What you have to do:
Reproduce every line of the records below word for word, omitting the pictures.

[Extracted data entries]
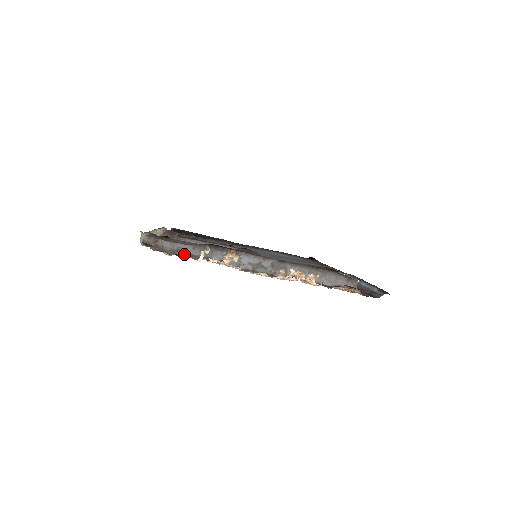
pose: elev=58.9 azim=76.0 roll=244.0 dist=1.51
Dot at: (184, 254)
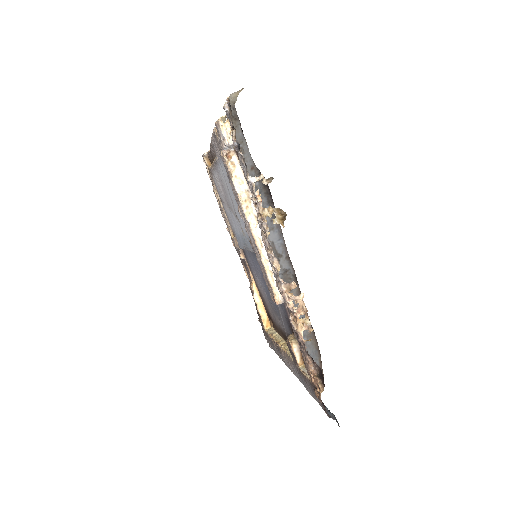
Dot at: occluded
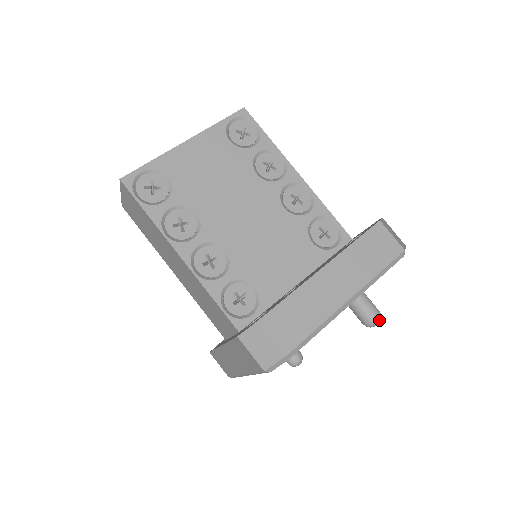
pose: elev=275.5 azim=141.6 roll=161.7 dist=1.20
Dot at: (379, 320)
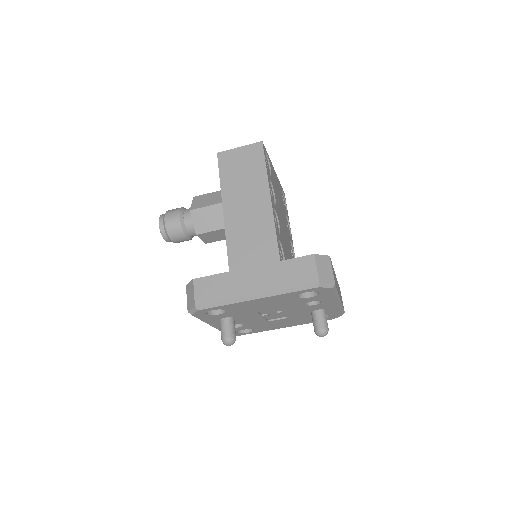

Right answer:
pose: elev=58.9 azim=76.0 roll=244.0 dist=1.51
Dot at: (184, 254)
Dot at: occluded
pose: elev=275.5 azim=141.6 roll=161.7 dist=1.20
Dot at: (379, 320)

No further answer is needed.